Unfortunately I couldn't get this post up in time for Eid, but I made it anyways because it was simply the recipe I couldn't wait to try once I returned from Morocco. Garrett and I pretty much at harira every night we spent in Morocco. Its a traditional soup for Ramadan, served at iftar meals after the evening call to break fast. As we traveled north from Marrakech to Tangier, we tasted a few variations of this soup, and the recipe below combines characteristics of a few different regions. While most we ate were vegetarian (like this), others had a rich, meaty flavor that must have been either lamb or goat.
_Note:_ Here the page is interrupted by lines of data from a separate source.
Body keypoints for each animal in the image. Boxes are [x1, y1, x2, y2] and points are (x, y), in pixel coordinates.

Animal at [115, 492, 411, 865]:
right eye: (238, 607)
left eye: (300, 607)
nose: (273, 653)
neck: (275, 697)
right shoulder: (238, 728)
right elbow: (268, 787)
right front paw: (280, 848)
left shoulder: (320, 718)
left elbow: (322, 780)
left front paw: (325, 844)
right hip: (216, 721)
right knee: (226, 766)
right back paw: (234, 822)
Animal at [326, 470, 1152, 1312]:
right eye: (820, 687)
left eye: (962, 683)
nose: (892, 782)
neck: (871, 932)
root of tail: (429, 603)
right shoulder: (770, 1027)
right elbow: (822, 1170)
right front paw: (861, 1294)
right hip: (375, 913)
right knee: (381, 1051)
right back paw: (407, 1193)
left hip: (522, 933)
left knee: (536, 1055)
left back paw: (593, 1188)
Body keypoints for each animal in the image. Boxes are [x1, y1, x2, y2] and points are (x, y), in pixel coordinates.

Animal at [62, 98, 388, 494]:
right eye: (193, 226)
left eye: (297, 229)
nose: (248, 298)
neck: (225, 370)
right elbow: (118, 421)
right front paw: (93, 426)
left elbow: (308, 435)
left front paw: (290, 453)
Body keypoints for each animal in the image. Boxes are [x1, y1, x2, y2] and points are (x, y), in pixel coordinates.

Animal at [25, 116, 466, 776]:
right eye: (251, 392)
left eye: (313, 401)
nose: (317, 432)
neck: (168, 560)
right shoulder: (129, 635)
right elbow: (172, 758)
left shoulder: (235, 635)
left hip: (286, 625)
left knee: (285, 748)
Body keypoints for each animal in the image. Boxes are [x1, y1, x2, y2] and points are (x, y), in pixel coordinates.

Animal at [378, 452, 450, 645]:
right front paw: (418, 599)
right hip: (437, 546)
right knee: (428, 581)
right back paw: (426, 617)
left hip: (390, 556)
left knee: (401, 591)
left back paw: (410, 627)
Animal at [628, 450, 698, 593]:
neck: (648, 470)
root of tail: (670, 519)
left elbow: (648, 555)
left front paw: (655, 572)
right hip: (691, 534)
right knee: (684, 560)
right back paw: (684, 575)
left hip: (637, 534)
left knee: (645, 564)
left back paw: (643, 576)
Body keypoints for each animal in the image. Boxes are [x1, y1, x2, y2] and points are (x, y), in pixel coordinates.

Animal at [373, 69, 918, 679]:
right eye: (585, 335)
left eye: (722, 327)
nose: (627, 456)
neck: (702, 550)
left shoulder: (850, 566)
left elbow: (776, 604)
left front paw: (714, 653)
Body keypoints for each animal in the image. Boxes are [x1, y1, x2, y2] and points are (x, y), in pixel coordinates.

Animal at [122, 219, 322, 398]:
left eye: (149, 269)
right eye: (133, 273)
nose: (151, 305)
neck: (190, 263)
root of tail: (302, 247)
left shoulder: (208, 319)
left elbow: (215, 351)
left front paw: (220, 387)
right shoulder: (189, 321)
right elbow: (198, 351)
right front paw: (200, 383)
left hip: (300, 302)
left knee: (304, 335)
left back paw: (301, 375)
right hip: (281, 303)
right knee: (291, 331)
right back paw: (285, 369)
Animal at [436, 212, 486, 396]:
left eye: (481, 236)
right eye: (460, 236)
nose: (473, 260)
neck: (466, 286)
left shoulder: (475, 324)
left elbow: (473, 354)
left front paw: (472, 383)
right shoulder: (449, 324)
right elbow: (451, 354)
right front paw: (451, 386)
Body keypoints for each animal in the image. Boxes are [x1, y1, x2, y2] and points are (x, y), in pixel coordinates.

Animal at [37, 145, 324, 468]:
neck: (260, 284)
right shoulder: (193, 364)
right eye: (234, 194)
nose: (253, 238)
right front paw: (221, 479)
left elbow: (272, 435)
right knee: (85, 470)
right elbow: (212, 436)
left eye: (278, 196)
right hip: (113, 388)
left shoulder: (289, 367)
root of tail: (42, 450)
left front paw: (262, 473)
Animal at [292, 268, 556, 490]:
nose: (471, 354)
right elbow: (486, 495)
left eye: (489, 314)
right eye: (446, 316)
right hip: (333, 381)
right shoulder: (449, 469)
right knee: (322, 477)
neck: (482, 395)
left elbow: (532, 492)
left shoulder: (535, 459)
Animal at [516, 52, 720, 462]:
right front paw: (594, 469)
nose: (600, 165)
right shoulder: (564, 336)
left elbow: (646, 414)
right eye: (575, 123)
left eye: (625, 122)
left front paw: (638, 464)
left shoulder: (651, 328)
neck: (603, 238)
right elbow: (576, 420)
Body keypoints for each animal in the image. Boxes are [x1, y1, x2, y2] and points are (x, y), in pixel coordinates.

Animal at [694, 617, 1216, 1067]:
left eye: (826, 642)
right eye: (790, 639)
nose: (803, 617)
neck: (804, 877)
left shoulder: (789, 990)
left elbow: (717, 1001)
In the north we were more likely to encounter the soup finished with egg whisked in, and I included that here because I think it adds some richness to a vegetarian version.
Our favorite harira experience, by far, was at a little neighborhood place called Cafe Kasbah in the Tangier medina. We dropped by right before iftar just for a coffee, and the guy running the place, Hassan, was happy to have us sit while he and the other men running the six-table cafe broke fast. They passed us dates, orange juice, and fried goodies, including us in their iftar ritual. They gave us a rich, meaty harira and a thin grilled bread with chicken and onions pressed between the buttery layers. We ordered nothing and they fed us happily, just passing dishes to our table. I guess it didn't seem right to eat the iftar meal while others around them weren't included. I don't think it every seemed right to a Moroccan to not offer a ridiculous amount of food to your guests. I've never experienced such hospitality anywhere in the world. We returned to visit Hassan and the cafe the following evening, this time ordering a delicious vegetable tagine, and of course, more harira. We met a number of Moroccans who really made our travels wonderful, and Hassan was one of my favorites. شكرا
Ingredients (makes about 8 servings):
- 2 tbsp. olive oil
- 1 medium onion, minced
- 3 celery stalks, minced
- 2 cloves of garlic, minced
- 1 green chili (like serrano), minced
- 1/4 cup finely chopped parsley
- 1/4 cup finely chopped cilantro
- 3 tomatoes, diced
- 1 large can (14 oz.) whole stewed tomatoes, crushed or pureed with the juice
- 2 tbsp. tomato paste
- 1/2 cup canned chickpeas
- 1/3 cup lentils
- 1/3 cup orzo (or broken up vermicelli pasta)
- 4 cups vegetable stock
- 4 cups water
- 1/4 cup flour, diluted in water
- 2 eggs, beaten (optional)
- 1 tsp. black pepper
- 1 tsp. ground cinnamon
- 1 tsp. ground ginger
- 1 tsp. cumin
- 1 tsp. paprika
- 1/2 tsp. allspice
- 1/2 tsp. coriander
- pinch of saffron threads (optional)
- salt to taste
Since this recipe requires lots of ingredients, but comes together quickly, prep by mincing, chopping, and measuring everything listed above. As a time saver, you can use a food processor (I used my little Ninja). Mince the green chili and garlic together, and the parsley and cilantro together. Oh, and you can mix all your spices in a bowl (but leave the saffron threads aside).
Now that you have everything prepared and portioned out, the rest is easy. Heat the olive oil in a large soup pot and add the minced onion. Salt and cook for a few minutes, until translucent. Then, add the celery, salt, and cook for a few more minutes. (For a meat version, start by browning your meat on all sides, then removing it from the pan before cooking the onion. You'll reintroduce the meat later, when adding the stock and water, for it to braise fully.)
Add the green chili, garlic, and half the cilantro and parsley. Cook for two minutes before adding your mix of spices. Everything should come together like a paste, but you can add a little water if it needs some moisture. Once it comes together, add the diced tomato and cook until softened.
Now add the canned tomatoes, stock, water, saffron, and lentils (and meat, if your going that route). Bring to a boil, then cover and reduce the heat to medium low. Let it simmer for about 10-15 minutes, or until the lentils are cooked.
Its time to thicken the soup by adding the tomato paste, chickpeas, orzo, and flour. Diluting the flour in water ensures that it won't just add clumps, and will evenly thicken the broth. Pour it in slowly as you stir the pot.
The soup is done once the orzo is cooked through. I preferred the soup with egg whisked in, and if you want to try that be sure to temper the whisked eggs in separate bowl before slowly pouring it in the pot. All you need to do is ladle about 1/4 cup of the broth into the bowl of whisked egg continuing to whisk as you do to slowly bringing it to temperature, before adding the egg to the pot.
Just prior to serving, stir in a bit of the remaining cilantro and parsley mix.